Copy each item below word for word, but leave the pictures out.

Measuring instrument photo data
################

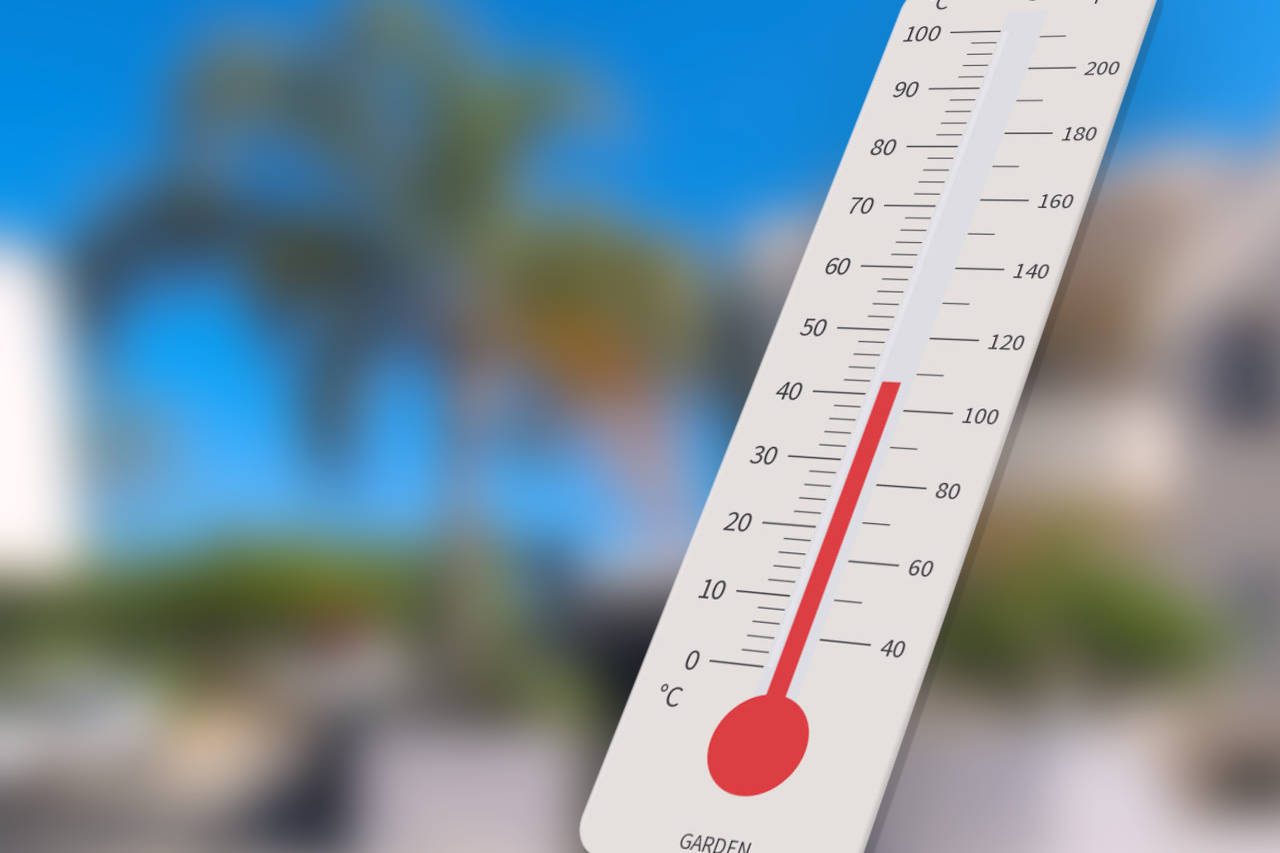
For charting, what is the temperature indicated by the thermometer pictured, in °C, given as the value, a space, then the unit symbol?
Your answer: 42 °C
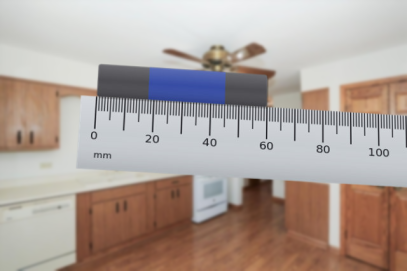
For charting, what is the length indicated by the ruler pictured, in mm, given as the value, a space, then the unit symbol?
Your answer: 60 mm
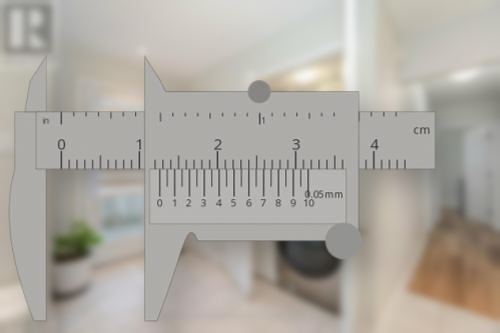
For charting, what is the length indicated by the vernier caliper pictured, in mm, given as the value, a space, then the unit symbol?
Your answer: 12.6 mm
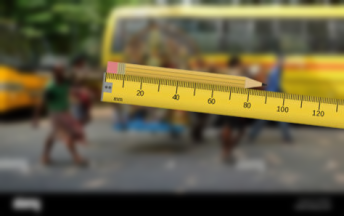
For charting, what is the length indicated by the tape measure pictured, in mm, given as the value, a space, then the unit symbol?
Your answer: 90 mm
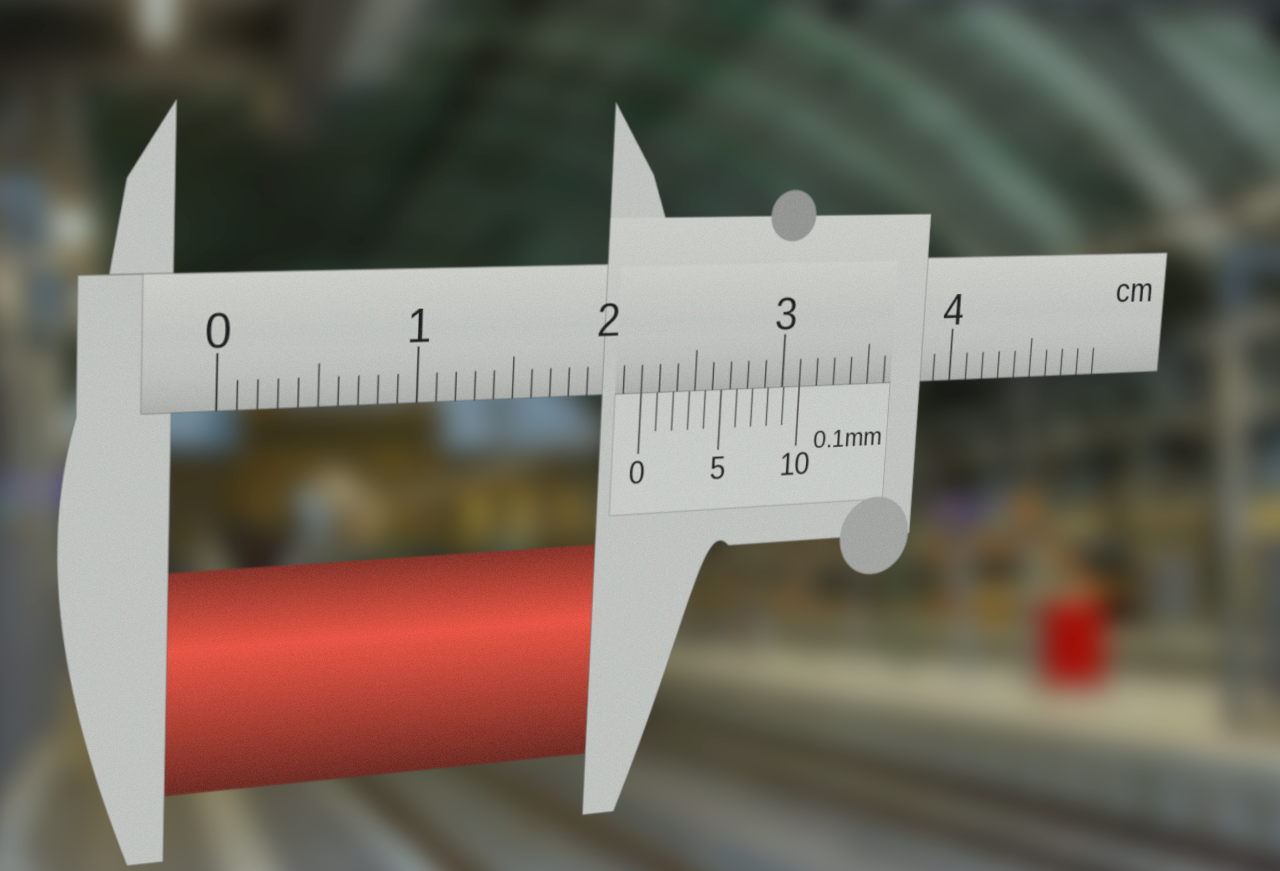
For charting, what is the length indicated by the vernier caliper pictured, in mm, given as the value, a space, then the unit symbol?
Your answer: 22.0 mm
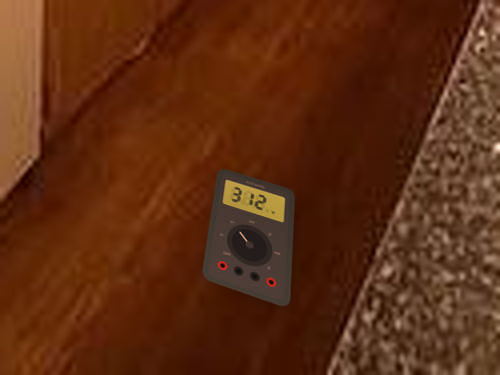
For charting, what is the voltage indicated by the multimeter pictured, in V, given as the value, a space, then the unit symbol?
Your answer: 312 V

################

● Written response
For charting, what is the temperature indicated by the thermometer pictured, in °C, given as the value, a space, then the unit symbol?
Your answer: 42 °C
For charting, what is the length indicated by the ruler pictured, in mm, given as the value, a space, then the unit symbol?
Your answer: 60 mm
For charting, what is the length indicated by the vernier caliper pictured, in mm, given as the value, a space, then the unit symbol?
Your answer: 12.6 mm
For charting, what is the length indicated by the tape measure pictured, in mm, given as the value, a space, then the unit symbol?
Your answer: 90 mm
For charting, what is the length indicated by the vernier caliper pictured, in mm, given as the value, a space, then the unit symbol?
Your answer: 22.0 mm
For charting, what is the voltage indicated by the multimeter pictured, in V, given as the value, a space, then the unit symbol?
Your answer: 312 V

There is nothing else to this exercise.